REQUIRED WORK -
Transcribe the records below word for word, beginning with the first line and stopping after the line that contains "FIGURE 7.2 Phagocytic"; pictures are not part of the copy.
————
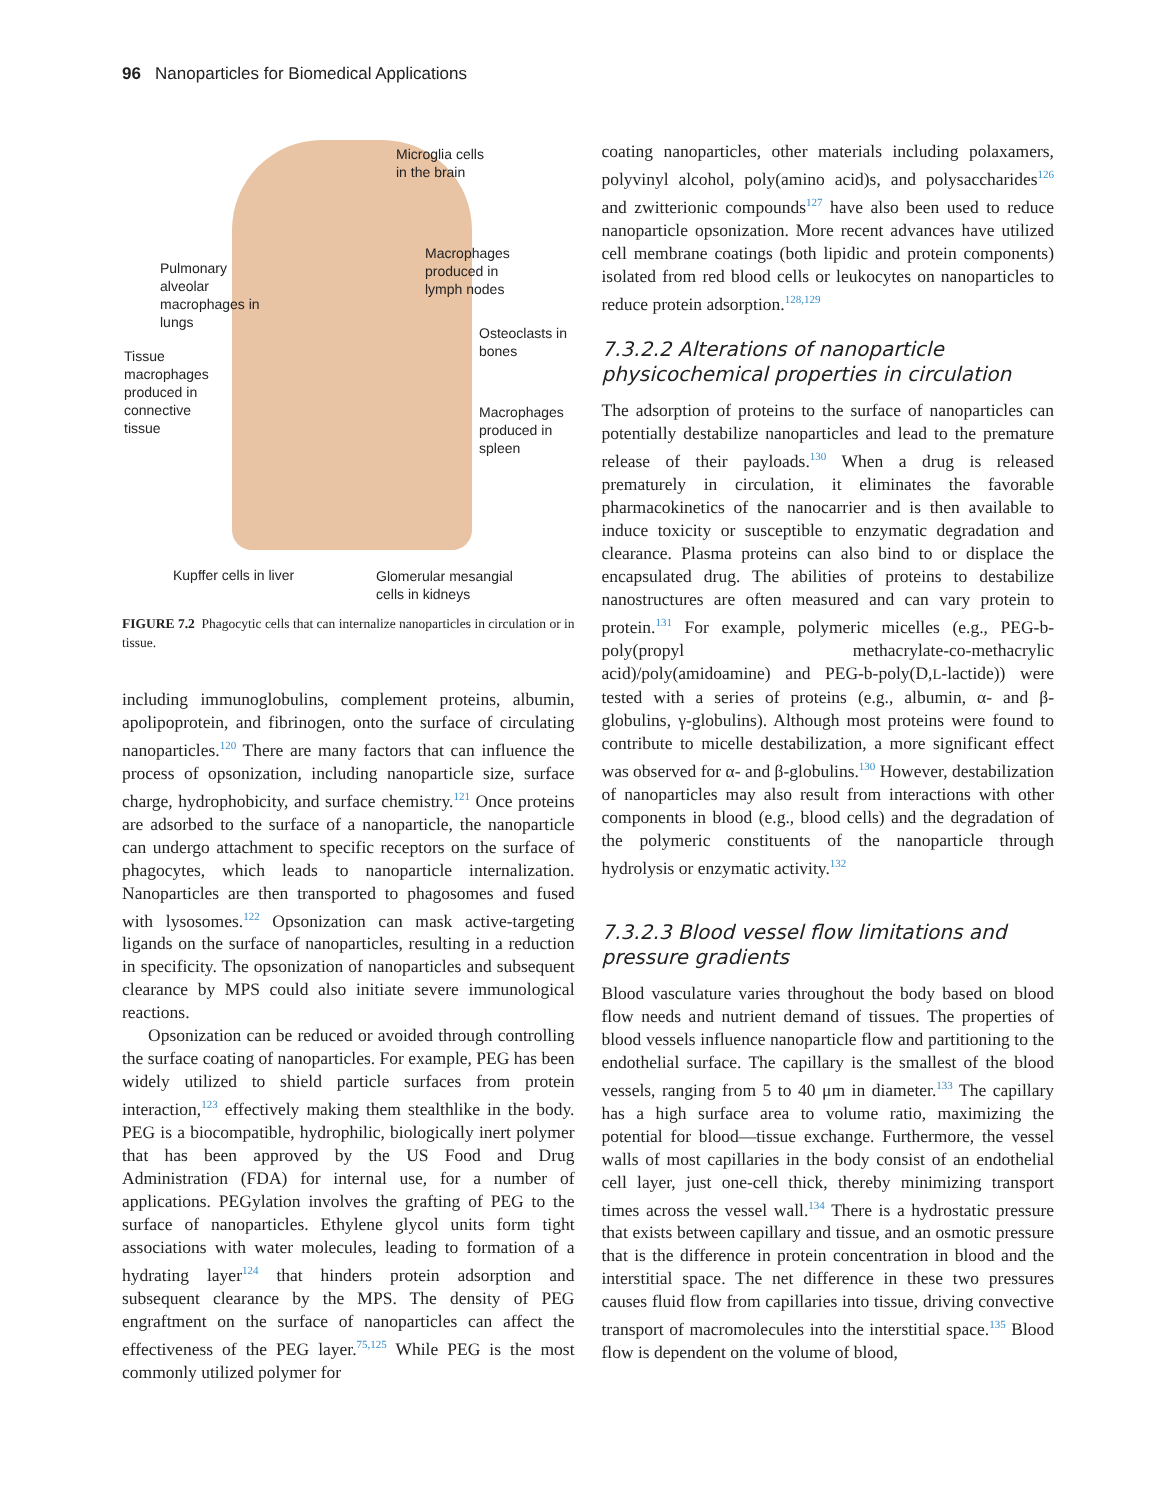96 Nanoparticles for Biomedical Applications
Microglia cells
in the brain
Pulmonary
alveolar
macrophages in
lungs
Macrophages
produced in
lymph nodes
Osteoclasts in
bones
Tissue
macrophages
produced in
connective
tissue
Macrophages
produced in
spleen
Kupffer cells in liver
Glomerular mesangial
cells in kidneys
FIGURE 7.2 Phagocytic cells that can internalize nanoparticles in circulation or in tissue.
including immunoglobulins, complement proteins, albumin, apolipoprotein, and fibrinogen, onto the surface of circulating nanoparticles.<sup>120</sup> There are many factors that can influence the process of opsonization, including nanoparticle size, surface charge, hydrophobicity, and surface chemistry.<sup>121</sup> Once proteins are adsorbed to the surface of a nanoparticle, the nanoparticle can undergo attachment to specific receptors on the surface of phagocytes, which leads to nanoparticle internalization. Nanoparticles are then transported to phagosomes and fused with lysosomes.<sup>122</sup> Opsonization can mask active-targeting ligands on the surface of nanoparticles, resulting in a reduction in specificity. The opsonization of nanoparticles and subsequent clearance by MPS could also initiate severe immunological reactions.
Opsonization can be reduced or avoided through controlling the surface coating of nanoparticles. For example, PEG has been widely utilized to shield particle surfaces from protein interaction,<sup>123</sup> effectively making them stealthlike in the body. PEG is a biocompatible, hydrophilic, biologically inert polymer that has been approved by the US Food and Drug Administration (FDA) for internal use, for a number of applications. PEGylation involves the grafting of PEG to the surface of nanoparticles. Ethylene glycol units form tight associations with water molecules, leading to formation of a hydrating layer<sup>124</sup> that hinders protein adsorption and subsequent clearance by the MPS. The density of PEG engraftment on the surface of nanoparticles can affect the effectiveness of the PEG layer.<sup>75,125</sup> While PEG is the most commonly utilized polymer for
coating nanoparticles, other materials including polaxamers, polyvinyl alcohol, poly(amino acid)s, and polysaccharides<sup>126</sup> and zwitterionic compounds<sup>127</sup> have also been used to reduce nanoparticle opsonization. More recent advances have utilized cell membrane coatings (both lipidic and protein components) isolated from red blood cells or leukocytes on nanoparticles to reduce protein adsorption.<sup>128,129</sup>
7.3.2.2 Alterations of nanoparticle physicochemical properties in circulation
The adsorption of proteins to the surface of nanoparticles can potentially destabilize nanoparticles and lead to the premature release of their payloads.<sup>130</sup> When a drug is released prematurely in circulation, it eliminates the favorable pharmacokinetics of the nanocarrier and is then available to induce toxicity or susceptible to enzymatic degradation and clearance. Plasma proteins can also bind to or displace the encapsulated drug. The abilities of proteins to destabilize nanostructures are often measured and can vary protein to protein.<sup>131</sup> For example, polymeric micelles (e.g., PEG-b-poly(propyl methacrylate-co-methacrylic acid)/poly(amidoamine) and PEG-b-poly(D,L-lactide)) were tested with a series of proteins (e.g., albumin, α- and β-globulins, γ-globulins). Although most proteins were found to contribute to micelle destabilization, a more significant effect was observed for α- and β-globulins.<sup>130</sup> However, destabilization of nanoparticles may also result from interactions with other components in blood (e.g., blood cells) and the degradation of the polymeric constituents of the nanoparticle through hydrolysis or enzymatic activity.<sup>132</sup>
7.3.2.3 Blood vessel flow limitations and pressure gradients
Blood vasculature varies throughout the body based on blood flow needs and nutrient demand of tissues. The properties of blood vessels influence nanoparticle flow and partitioning to the endothelial surface. The capillary is the smallest of the blood vessels, ranging from 5 to 40 μm in diameter.<sup>133</sup> The capillary has a high surface area to volume ratio, maximizing the potential for blood—tissue exchange. Furthermore, the vessel walls of most capillaries in the body consist of an endothelial cell layer, just one-cell thick, thereby minimizing transport times across the vessel wall.<sup>134</sup> There is a hydrostatic pressure that exists between capillary and tissue, and an osmotic pressure that is the difference in protein concentration in blood and the interstitial space. The net difference in these two pressures causes fluid flow from capillaries into tissue, driving convective transport of macromolecules into the interstitial space.<sup>135</sup> Blood flow is dependent on the volume of blood,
————
COMPLETED TASK -
96 Nanoparticles for Biomedical Applications
Microglia cells
in the brain
Pulmonary
alveolar
macrophages in
lungs
Macrophages
produced in
lymph nodes
Osteoclasts in
bones
Tissue
macrophages
produced in
connective
tissue
Macrophages
produced in
spleen
Kupffer cells in liver
Glomerular mesangial
cells in kidneys
FIGURE 7.2 Phagocytic cells that can internalize nanoparticles in circulation or in tissue.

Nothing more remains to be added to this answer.